There was a short burst of laughter from the next table and then a sudden silence. Someone rushed into speech, something completely irrelevant, about a new novel published. No one responded, and he tried again.

“Anything more on Sebastian Allard?” Matthew asked, his face gentle, sensing the slow discovery of ugliness, the falling apart of beliefs that had been held dear for so long.

Joseph hesitated. It would be a relief to share his thoughts, even if as soon as tomorrow he would wish he had not. “Actually . . . yes,” he said slowly, looking not at Matthew but beyond him. The light was fading on the river, and the firelike scarlet and yellow poured out across the flat horizon from the trees over by Haslingfield right across to the roofs of Madingley.

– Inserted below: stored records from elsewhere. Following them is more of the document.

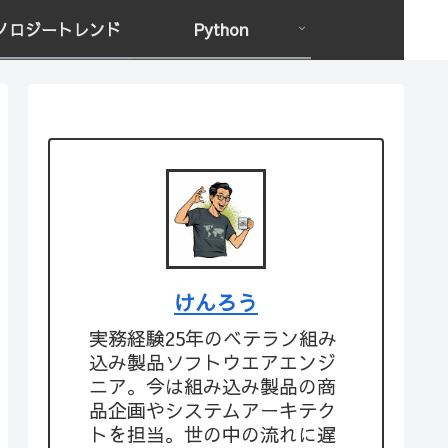
ノロジートレンド
Python
けんろう
実務経験25年のベテラン組み
込み製品ソフトウエアエンジ
ニア。今は組み込み製品の商
品企画やシステムアーキテク
トを担当。世の中の流れに遅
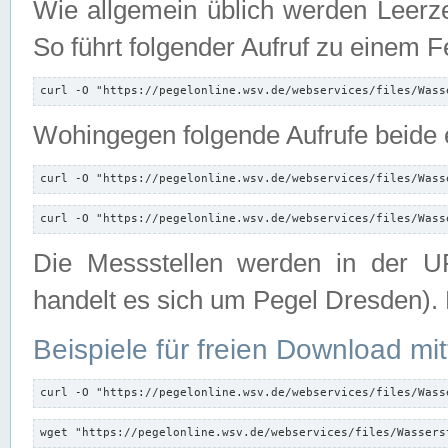
Wie allgemein üblich werden Leerze
So führt folgender Aufruf zu einem F
curl -O "https://pegelonline.wsv.de/webservices/files/Wass
Wohingegen folgende Aufrufe beide e
curl -O "https://pegelonline.wsv.de/webservices/files/Wass
curl -O "https://pegelonline.wsv.de/webservices/files/Wass
Die Messstellen werden in der UR
handelt es sich um Pegel Dresden).
Beispiele für freien Download mit
curl -O "https://pegelonline.wsv.de/webservices/files/Wass
wget "https://pegelonline.wsv.de/webservices/files/Wassers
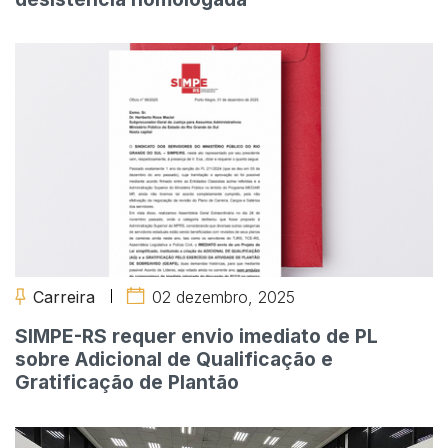
Carreira
02 dezembro, 2025
SIMPE-RS requer envio imediato de PL
sobre Adicional de Qualificação e
Gratificação de Plantão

“I’ve discovered Sebastian was capable of blackmail,” he said miserably. Even the words hurt. “I think he blackmailed Harry Beecher over his love for the master’s wife. For nothing so obvious as money—just for favor, and I think maybe for the taste of power. It would have amused him to exert just a very subtle pressure, but one that Beecher didn’t dare resist.”

“Are you sure?” Matthew asked, his face puckering with doubt. There was not the denial in his voice Joseph hungered to hear. He had overstated the case deliberately, waiting for Matthew to say it was nonsense. Why didn’t he?

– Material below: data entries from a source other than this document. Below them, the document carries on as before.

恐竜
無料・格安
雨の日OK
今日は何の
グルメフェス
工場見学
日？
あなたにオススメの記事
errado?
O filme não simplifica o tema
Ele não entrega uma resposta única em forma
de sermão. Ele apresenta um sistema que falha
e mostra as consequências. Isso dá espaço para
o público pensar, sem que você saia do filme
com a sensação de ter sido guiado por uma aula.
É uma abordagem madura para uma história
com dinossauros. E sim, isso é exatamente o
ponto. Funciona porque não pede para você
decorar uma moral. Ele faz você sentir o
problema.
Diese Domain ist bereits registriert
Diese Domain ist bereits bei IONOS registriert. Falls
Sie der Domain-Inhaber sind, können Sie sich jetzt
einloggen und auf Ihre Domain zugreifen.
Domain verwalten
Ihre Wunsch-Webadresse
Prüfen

“No!” he replied. “No, I’m not sure! But it looks like it. He lied as to where he was. He’s engaged to a girl his mother probably picked out for him, but he’s got a girlfriend of his own in one of the pubs in Cambridge. . . .” He saw Matthew’s look of amusement. “I know you think that’s just natural youth,” he said angrily. “But Mary Allard won’t! And I don’t think Regina Coopersmith will, either, if she ever finds out.”

“It’s a bit shabby,” Matthew agreed, the flicker of humor still in his eyes. “A last fling before the doors of propriety close him in forever with Mother’s choice. Why hadn’t he the guts to say so?”

“I’ve no idea! I didn’t know anything about it! Anyway, he would never have married Flora, for heaven’s sake. She’s a barmaid. She’s also a pacifist.”